There is no outward sign that this two-story Jerusalem-stone building, with its small picturesque stone courtyard, is a church. Rather, a festively decorated sukka stands in the back, where the congregation will gather for refreshments and fellowship.
Neuhaus explains that he and other members who have Jewish backgrounds still consider themselves to be Jews. In their spiritual life, they respect the Jewish liturgical calendar, integrating elements of it and marking such holidays as Rosh Hashana, Sukkot and Pesah with either a short prayer for the New Year, a symbolic gathering in the sukka or a communal Seder.
Aware of the sensitivity around the issue of proselytizing, Neuhaus is careful to distance the Hebrew-speaking Catholic community from missionary groups. “We are not missionaries.

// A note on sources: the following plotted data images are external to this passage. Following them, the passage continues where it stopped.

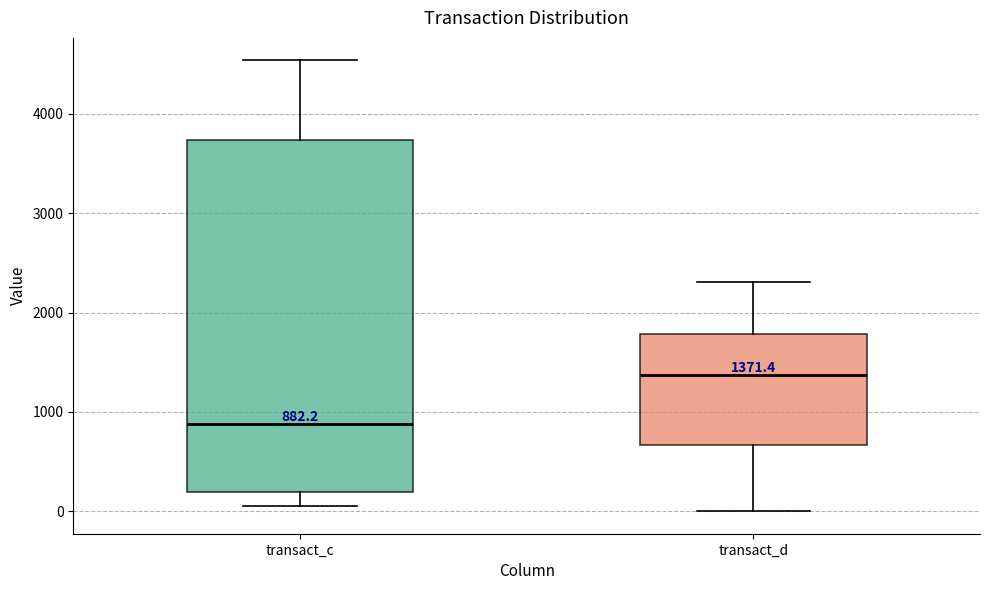

Which box has the highest median line?

transact_d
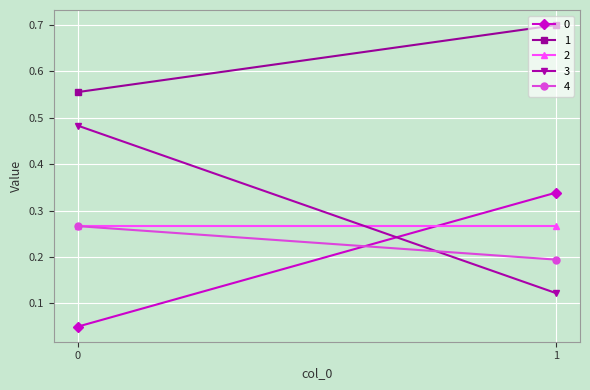

Between 0 and 1, which series saw the biggest shift?

3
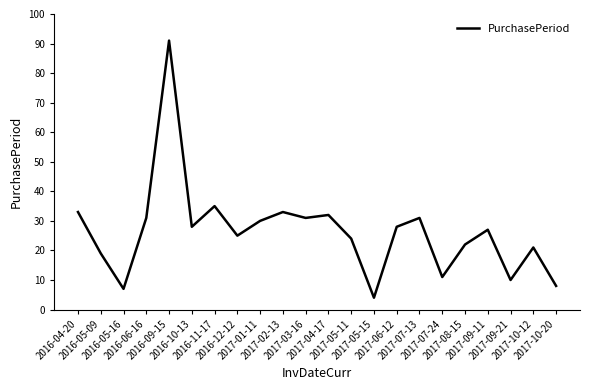

True or false: the data shows 11 at 2017-07-24.

True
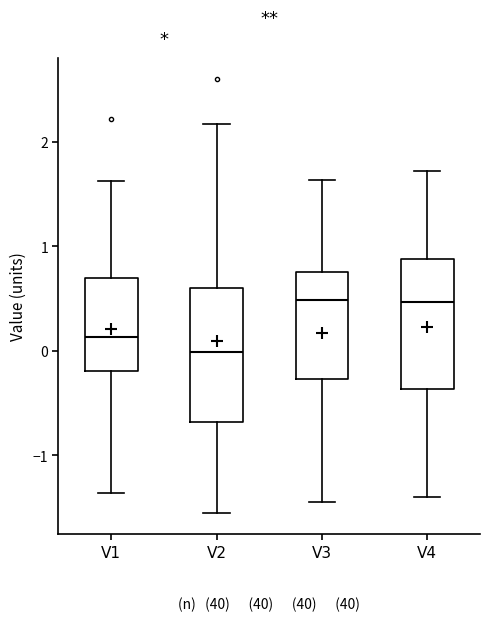

Reading left to right, read every box against the y-axis: the position of its median line, the range the box covers, and the ends of its whiskers. The values are not printed on the chart, so give them approximately, as read against the axis.

V1: median 0.1, box -0.2 to 0.7, whiskers -1.4 to 1.6
V2: median 0.0, box -0.7 to 0.6, whiskers -1.5 to 2.2
V3: median 0.5, box -0.3 to 0.7, whiskers -1.4 to 1.6
V4: median 0.5, box -0.4 to 0.9, whiskers -1.4 to 1.7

We don’t promote intermarriage or conversion,” he says, noting that their small, diminishing numbers attest to that. However, he adds, neither do they feel the need to hide themselves.
And in modern Israel, where intermarriage and conversion do exist, “[we] allow people to manage their double allegiance as Israelis and as Catholics,” he says. “We need a structure where we can deal humanely [with this need].”
“I believe our main task,” says Pizzaballa, “is to be…a little sea within Israel that prays with love and passion. All other things will come.”